Find Paper, Faster
Example:10.1021/acsami.1c06204 or Chem. Rev., 2007, 107, 2411-2502
Children with Dyscalculia Show Hippocampal Hyperactivity During Symbolic Number Perception
Frontiers in Human Neuroscience  (IF3.473),  Pub Date : 2021-06-28, DOI: 10.3389/fnhum.2021.687476
Sertaç Üstün, Nazife Ayyıldız, Emre Hikmet Kale, Öykü Mançe Çalışır, Pınar Uran, Özgür Öner, Sinan Olkun, Metehan Çiçek

Dyscalculia is a learning disability affecting the acquisition of arithmetical skills in children with normal intelligence and age-appropriate education. Two hypotheses attempt to explain the main cause of dyscalculia. The first hypothesis suggests that a problem with the core mechanisms of perceiving (non-symbolic) quantities is the cause of dyscalculia (core deficit hypothesis), while the alternative hypothesis suggests that dyscalculics have problems only with the processing of numerical symbols (access deficit hypothesis). In the present study, the symbolic and non-symbolic numerosity processing of typically developing children and children with dyscalculia were examined with functional magnetic resonance imaging (fMRI). Control (n=15, mean age: 11.26) and dyscalculia (n=12, mean age: 11.25) groups were determined using a wide-scale screening process. Participants performed a quantity comparison paradigm in the fMRI with two number conditions (dot and symbol comparison) and two difficulty levels (0.5 and 0.7 ratio). The results showed that the bilateral intraparietal sulcus (IPS), left dorsolateral prefrontal cortex (DLPFC) and left fusiform gyrus (so-called “number form area”) were activated for number perception as well as bilateral occipital and supplementary motor areas.
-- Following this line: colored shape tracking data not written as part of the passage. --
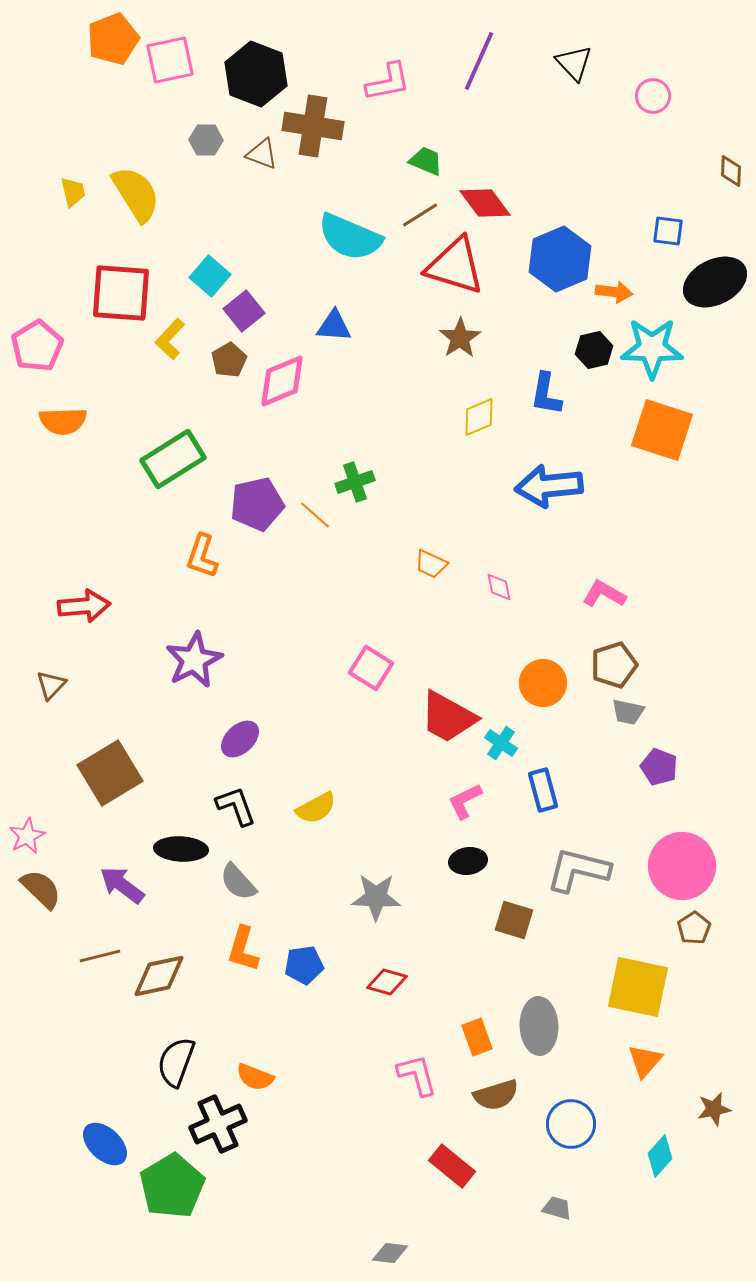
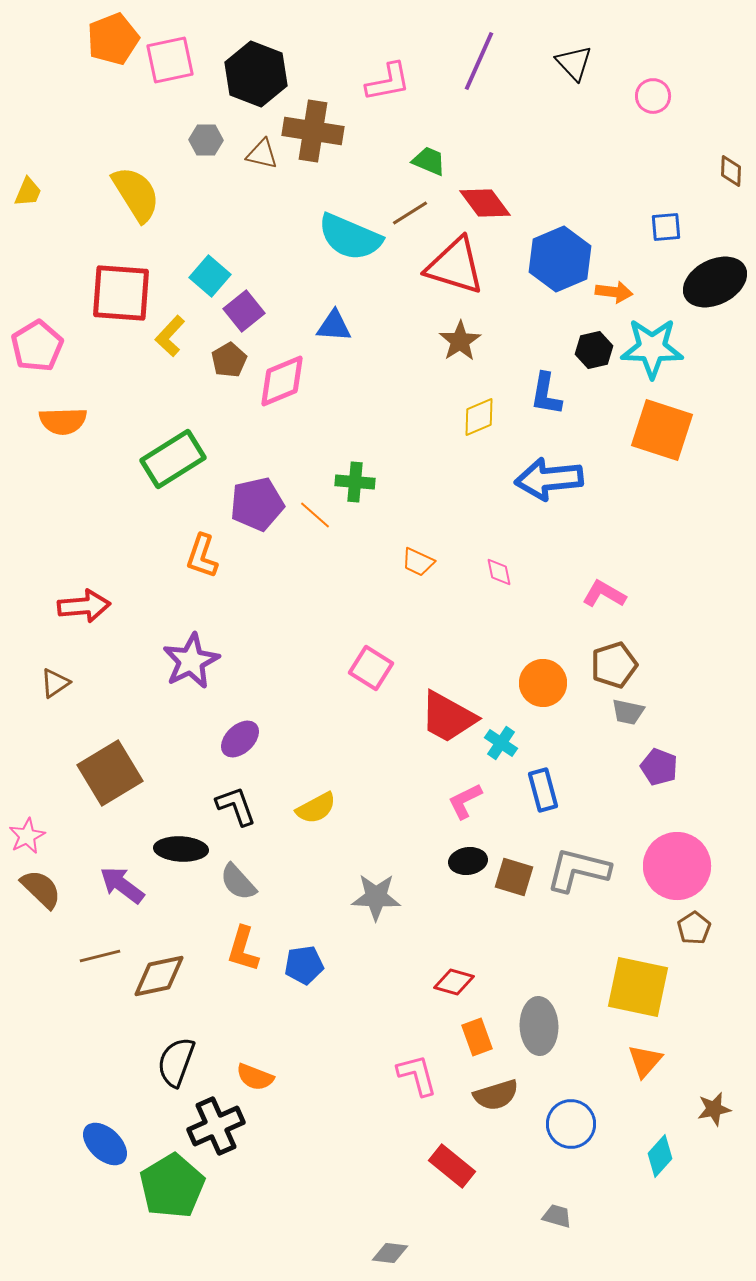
brown cross at (313, 126): moved 5 px down
brown triangle at (262, 154): rotated 8 degrees counterclockwise
green trapezoid at (426, 161): moved 3 px right
yellow trapezoid at (73, 192): moved 45 px left; rotated 36 degrees clockwise
brown line at (420, 215): moved 10 px left, 2 px up
blue square at (668, 231): moved 2 px left, 4 px up; rotated 12 degrees counterclockwise
brown star at (460, 338): moved 3 px down
yellow L-shape at (170, 339): moved 3 px up
green cross at (355, 482): rotated 24 degrees clockwise
blue arrow at (549, 486): moved 7 px up
orange trapezoid at (431, 564): moved 13 px left, 2 px up
pink diamond at (499, 587): moved 15 px up
purple star at (194, 660): moved 3 px left, 1 px down
brown triangle at (51, 685): moved 4 px right, 2 px up; rotated 12 degrees clockwise
pink circle at (682, 866): moved 5 px left
brown square at (514, 920): moved 43 px up
red diamond at (387, 982): moved 67 px right
black cross at (218, 1124): moved 2 px left, 2 px down
gray trapezoid at (557, 1208): moved 8 px down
The task difficulty engaged bilateral insular cortex, anterior cingulate cortex, IPS and DLPFC activation. The dyscalculia group showed more activation in the left orbitofrontal cortex, left medial prefrontal cortex and right anterior cingulate cortex than the control group. The dyscalculia group showed left hippocampus activation specifically for the symbolic condition. Increased left hippocampal and left-lateralized frontal network activation suggest increased executive and memory-based compensation mechanisms during symbolic processing for dyscalculics. Overall, our findings support the access deficit hypothesis as a neural basis for dyscalculia.